In the months and years to come, it will be the ability of those and other companies to apply this high-tech power in new and creative ways that will play a big part in Ventura County's continued economic growth, said Jack Kyser, chief economist for the Los Angeles County Economic Development Corp.
In its annual economic forecast for the five-county Southern California area, the agency presented an outlook for Ventura County that while a bit less optimistic than last year's, offers a picture more appealing than most of the last decade.
"We're coming off a year where the whole region's economy performed extremely strongly," Kyser said of the area that includes Ventura, Los Angeles, Orange, San Bernardino and Riverside counties.
"It is the best Ventura County has done since 1990, which was the end of the golden age for jobs in Southern California," Kyser said. "It won't be as great as 1998, but unless there is a major surprise, Ventura County will continue decent growth in 1999 and 2000."
Ventura County's well-recognized charms--proximity to the ocean and picturesque landscape--likely will continue to draw the work force that will supply the creativity needed to keep the area at the cutting edge of high-tech design, he said.
"Ventura is still what we would call the idyllic California, a mix of rolling hills, coast, farmland--a unique ambience which is very, very attractive to the creative types," Kyser said.

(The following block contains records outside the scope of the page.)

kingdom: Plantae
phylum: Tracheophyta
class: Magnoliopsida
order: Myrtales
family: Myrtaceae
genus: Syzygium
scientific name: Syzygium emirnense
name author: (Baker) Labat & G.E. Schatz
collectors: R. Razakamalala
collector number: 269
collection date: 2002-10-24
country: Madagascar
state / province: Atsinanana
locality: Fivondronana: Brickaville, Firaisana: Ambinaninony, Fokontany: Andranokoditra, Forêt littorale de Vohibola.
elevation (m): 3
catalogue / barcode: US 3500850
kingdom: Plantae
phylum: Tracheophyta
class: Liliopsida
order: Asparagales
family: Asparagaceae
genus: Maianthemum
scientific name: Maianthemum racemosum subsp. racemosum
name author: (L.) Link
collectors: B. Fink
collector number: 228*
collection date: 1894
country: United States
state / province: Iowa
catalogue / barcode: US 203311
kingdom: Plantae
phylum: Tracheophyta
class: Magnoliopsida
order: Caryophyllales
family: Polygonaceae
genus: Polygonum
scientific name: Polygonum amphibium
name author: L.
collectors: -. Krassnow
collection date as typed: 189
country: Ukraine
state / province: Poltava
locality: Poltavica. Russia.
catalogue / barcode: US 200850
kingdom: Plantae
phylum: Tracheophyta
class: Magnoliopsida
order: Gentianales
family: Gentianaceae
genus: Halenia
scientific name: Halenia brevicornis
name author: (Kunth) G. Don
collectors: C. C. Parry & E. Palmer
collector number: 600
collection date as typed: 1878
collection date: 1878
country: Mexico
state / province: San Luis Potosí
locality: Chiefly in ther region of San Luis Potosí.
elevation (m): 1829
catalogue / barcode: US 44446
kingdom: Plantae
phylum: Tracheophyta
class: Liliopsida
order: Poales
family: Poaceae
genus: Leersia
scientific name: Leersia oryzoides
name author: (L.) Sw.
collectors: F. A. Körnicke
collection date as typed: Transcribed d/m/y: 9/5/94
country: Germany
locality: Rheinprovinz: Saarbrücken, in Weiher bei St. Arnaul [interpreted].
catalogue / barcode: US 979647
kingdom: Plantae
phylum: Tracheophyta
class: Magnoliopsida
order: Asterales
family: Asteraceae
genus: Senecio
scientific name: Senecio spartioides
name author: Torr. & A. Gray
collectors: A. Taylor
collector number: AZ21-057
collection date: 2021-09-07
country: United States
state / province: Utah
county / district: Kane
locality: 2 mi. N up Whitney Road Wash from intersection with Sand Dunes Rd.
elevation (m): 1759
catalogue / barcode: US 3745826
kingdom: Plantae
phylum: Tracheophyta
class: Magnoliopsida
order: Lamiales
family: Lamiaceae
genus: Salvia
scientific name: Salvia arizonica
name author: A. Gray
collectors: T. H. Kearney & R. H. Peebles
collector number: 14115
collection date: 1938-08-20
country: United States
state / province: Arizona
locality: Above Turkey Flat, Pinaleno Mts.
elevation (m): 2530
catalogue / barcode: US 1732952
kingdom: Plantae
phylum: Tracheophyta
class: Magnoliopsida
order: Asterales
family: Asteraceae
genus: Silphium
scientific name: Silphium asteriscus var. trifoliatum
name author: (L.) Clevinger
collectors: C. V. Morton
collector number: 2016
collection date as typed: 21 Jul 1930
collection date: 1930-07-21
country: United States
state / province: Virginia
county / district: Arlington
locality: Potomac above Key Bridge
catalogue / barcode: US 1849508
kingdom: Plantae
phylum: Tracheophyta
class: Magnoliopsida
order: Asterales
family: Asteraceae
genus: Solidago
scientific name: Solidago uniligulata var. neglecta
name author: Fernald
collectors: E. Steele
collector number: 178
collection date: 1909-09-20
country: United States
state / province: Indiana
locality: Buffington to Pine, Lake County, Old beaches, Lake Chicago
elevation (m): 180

"If you talk to people in the technology area, they are saying that all of a sudden they've got a lot going on in technology, but that content is becoming very critical," he said. "A lot of people developing that [creative content] are out there in Ventura County. . . . The future of Southern California is based on that creativity."
The attributes that will keep creative businesses in Ventura County, Kyser said, also will attract new companies from outside the area.
"Ventura County is adjacent to Los Angeles, which has a lot of valuable resources, you have an international airport nearby, and yet you can live in this environment, which would probably inspire you to be more creative," he said. "It's very [appealing] to high-value types of businesses."